The list shows the fields used in the hash calculation for non-fragmented packets. By default, the field is used in the hash calculation unless otherwise noted. Also where noted, the IP and port fields used in the hash is symmetric, that is, swapping the fields does not change the hash result.

  • MPLS, Encapsulated IPv4 or IPv6

    • Payload (inner IPv4: source and destination ports, IP addresses); symmetric

      Payload (inner IPv6: source and destination ports, IP addresses, next header); symmetric

    • Label 2.8 (20 bits)

      Outer Label EXP (disabled)

      Label 1 (20 bits)

    • Incoming Interface Index (disabled)

  • MPLS, IPv4 or IPv6 in Ethernet pseudo-wire

    • Payload (IPv4/IPv6 in Ethernet pseudo-wire)

    • Label 2.8 (20 bits)

      Outer Label EXP (disabled)

      Label 1 (20 bits)

    • Incoming Interface Index (disabled)

  • MPLS, MPLS in Ethernet pseudo-wire

    • Payload (two top labels of MPLS label stack entry in Ethernet pseudo-wire)

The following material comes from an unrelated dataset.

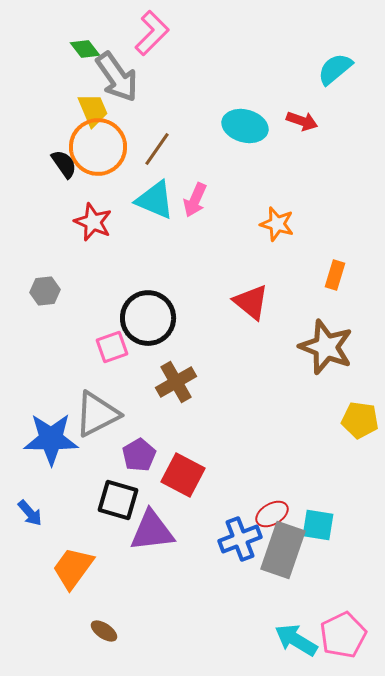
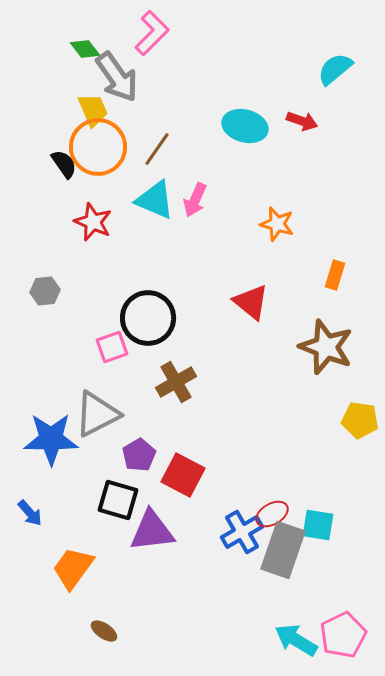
blue cross: moved 2 px right, 7 px up; rotated 9 degrees counterclockwise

    • Label 2..16 (20 bits)

    • Outer Label EXP (disabled)

    • Label 1 (20 bits)

    • Incoming Interface Index (disabled)

  • MPLS, entropy label

    When an entropy label is detected, the payload field is not processed, and the indicator is not included into hash computation

    • Label 2.8 (20 bits)

      Outer Label EXP (disabled)

      Label 1 (20 bits)

    • Incoming Interface Index (disabled)

List of Junos Updates for Hash Calculation and Load Balancing for MX series routers with MPCs

Table 1: List of updates for MX series routers

Junos Release

Change

18.3R1

Includes IPv6 flow label, inner GRE header, and inner PPPoE in default hash computation.

Increases MPLS label stack depth to 16 labels.

17.2R1

Load balancing for L2TP encapsulated IPv4 and IPv6 packets.

16.1R1

Includes EoMPLS payload hash with control word.

Introduces source-only and destination-only based hashing.

15.1R1

Provides targeted distribution of static interfaces across AE member links.

Includes source, destination, and MAC of MPLS encapsulated PPPoE payload in the default hash computation.

14.2R3

Increases scaling of LAG and MC-LAG.

14.2R2

Provides aggregate Ethernet bundle with 10G, 40G and 100G links.

14.1R1

Decouples aeX interface creation from ch agg eth dev.

Increases aggregate Ethernet interface name space.

Provides adaptive load balancing for ECMP next hops.

13.3R1

Includes enhancements for adaptive, per-packet-random, and periodic-rebalance load balancing.

11.4R1

provides load sharing across ECMP next hops.